Goldman Sachs says the falling stock market has super rich people spending less on yachts, jewellery and private jets
- The super rich are spending less on yachts, jewellery and private jets thanks to recent falls in the stock market, Goldman Sachs says.
- "We find large effects of the stock market on luxury spending," Goldman economist Daan Struyven wrote on Wednesday.
- Struyven says his team's analysis is consistent with a "substantial" negative wealth effect on a measurement called the personal consumption expenditure.
The stock market and spending on luxury goods are highly correlated, so the lower the market goes, so goes spending.
That's according to Goldman Sachs economist Daan Struyven, who wrote in a note on Wednesday that the dusk of a near decade-long bull run in the US equity market will weigh heavily on spending among the wealthy, negatively impacting the world's biggest economy.

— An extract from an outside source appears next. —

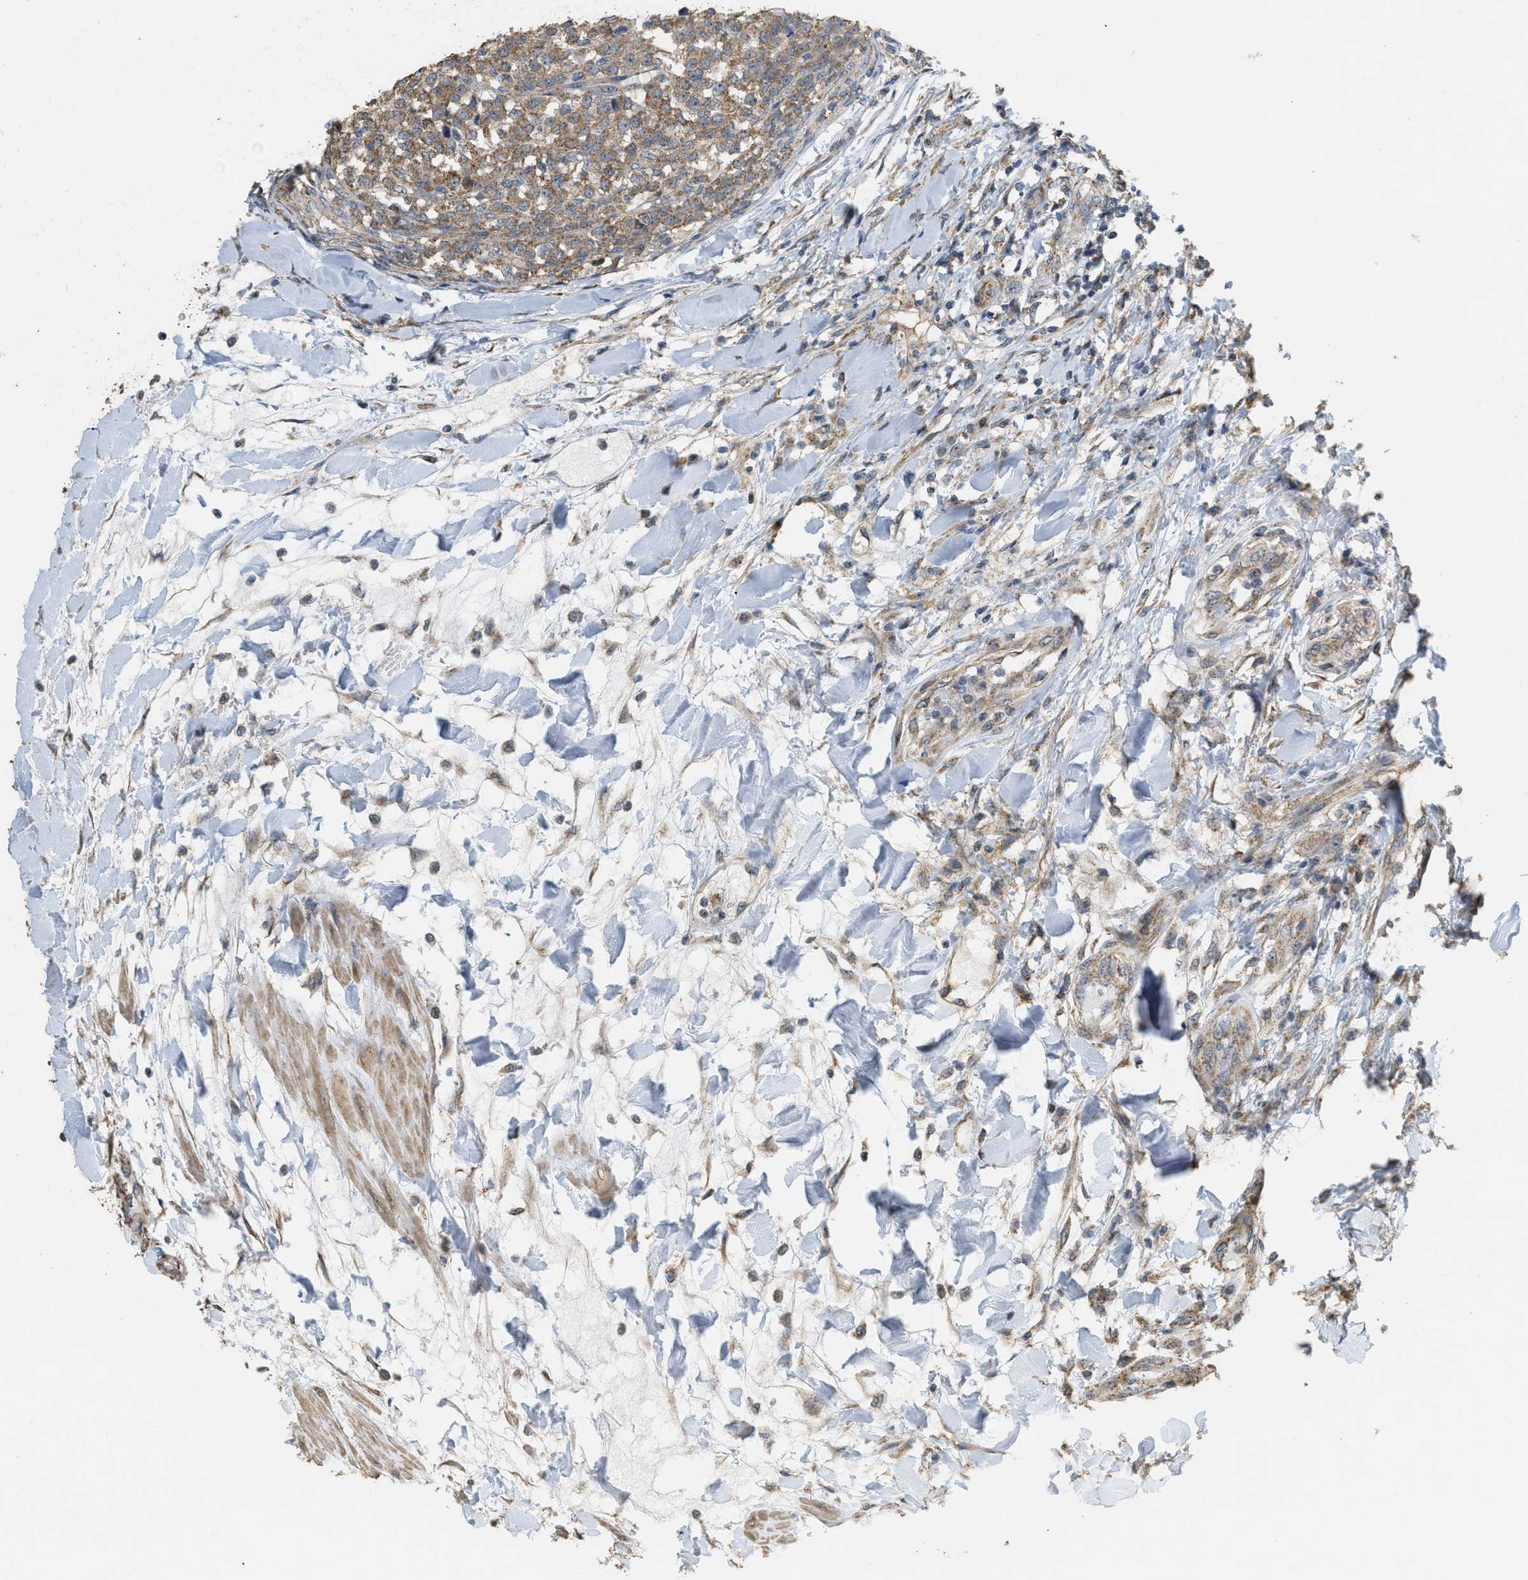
{"staining": {"intensity": "moderate", "quantity": ">75%", "location": "cytoplasmic/membranous"}, "tissue": "testis cancer", "cell_type": "Tumor cells", "image_type": "cancer", "snomed": [{"axis": "morphology", "description": "Seminoma, NOS"}, {"axis": "topography", "description": "Testis"}], "caption": "This micrograph reveals immunohistochemistry staining of seminoma (testis), with medium moderate cytoplasmic/membranous positivity in approximately >75% of tumor cells.", "gene": "KCNA4", "patient": {"sex": "male", "age": 59}}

"We find large effects of the stock market on luxury spending," says Struyven, who sees a strong relationship between stock price changes and spending on "jewelry and watches, pleasure boats and pleasure aircraft."
Struyven says his team's analysis is consistent with a "substantial" negative wealth effect on a measurement called the personal consumption expenditure - the the component statistic for consumption in GDP.
He says he expects that PCE measurement to drop up to 2.5% this year "despite healthy labor income growth, an elevated saving rate, and cheaper oil."
"Equity holdings as a share of income have risen substantially for the middle, upper-middle and upper wealth groups," he wrote.
"Therefore, the hit to the wealth level from a 1% decline in stock prices is now about three times larger than in the late '80s for the top 10% of households, and a third larger for those in the 50-90th percentiles."
While stock ownership is usually concentrated among the rich, theories abound to the relationship between the stock market and the economy.
Bloomberg, for example, pointed out a caveat to Goldman's take, saying that the National Bureau of Economic Research in 2013 found "at best weak evidence of a link between stock-market wealth and consumption." The housing market has more of a wealth effect, it said.